Jennifer Lynn Robinson is 47. Given what she’s gone through, that’s more remarkable than it first appears.
In 2008, Robinson, then a practicing litigator, was hit by a truck near the University of Pennsylvania. The impact was so great that one of the police officers on the scene later visited Robinson in the hospital, just to confirm that she had actually survived.
Robinson more than survived. Emboldened by her second chance, she’s become a motivational speaker, a consultant, CEO of her own company and even a TV host. Her recent TEDxTalk has generated more than 1,000 views on YouTube.
Robinson, an Abington native with degrees from Haverford College and Villanova University Charles Widger School of Law, talked about her Jewish upbringing and what she’s learned about possibility.
How does your philosophy of resilience overlap with your identity as a Jewish person?
I talk a little bit in my TEDxTalk about my family background … My mom grew up in Fez, Morocco, and they ended up fleeing the country with nothing but two suitcases when she was 17. There was anti-Semitism in the late ’60s, and Jews were being persecuted at that time. They basically just told the government they were going to a wedding in Paris and never came back. They were very established there, and then left and had to start over with nothing.
My father was born at the end of the war. My grandmother and her youngest sister were the only survivors in her family. Her other siblings and parents died in the camps. They survived the war hidden underground on a farm with a Christian couple in exchange for seamstress work. My grandmother was a seamstress. She kept a diary that’s now at Yad Vashem, and she also became a national Holocaust speaker. She and my grandfather brought my dad to this country from Krakow, Poland, and they started over.

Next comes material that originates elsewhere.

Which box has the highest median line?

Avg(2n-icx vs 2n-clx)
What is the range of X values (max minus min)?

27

So both of my parents were very, very motivated to be successful and to have us be successful. We heard growing up all the time how lucky we were to be Jewish and American, and to be in this country, as opposed to other parts of the world. I’m the oldest of three girls. You know how it is when you’re the oldest [laughs], the expectations are on you … I was in one of those households, probably in a lot of Jewish households, that were told, “You’re either going to law school or medical school.”

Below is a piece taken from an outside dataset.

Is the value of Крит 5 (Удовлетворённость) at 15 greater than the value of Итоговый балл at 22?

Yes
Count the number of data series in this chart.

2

You talk a lot about how resilience allowed you to continue doing things you did before the accident, albeit in a slightly different way. Did that experience spur you to try anything new?
I’m definitely more willing to try new things now. I had a fear of flying; I would really only fly to see my sister in Michigan, and I would have panic attacks on an hour-and-20-minute flight. I’m such a traveler now … I’ve taken up boxing, I’ve gone zip lining and I even got a tattoo. My husband makes fun of me, because he’s like, “Who gets a tattoo in their 40s?” It definitely was a rebirth of sorts. It’s given me more incentive to do more new things and take advantage of every day.
Do you think of yourself as a survivor?
Absolutely. There are times when I think back to the details of what happened that day and I think, “There’s really no reason I should be here.” I’ve been told multiple times that if I wasn’t so close to a [Level I Trauma Center] that I wouldn’t have made it. I celebrate that day every year as my “life day.” I do something different every year to celebrate, because I think it’s more important than my birthday.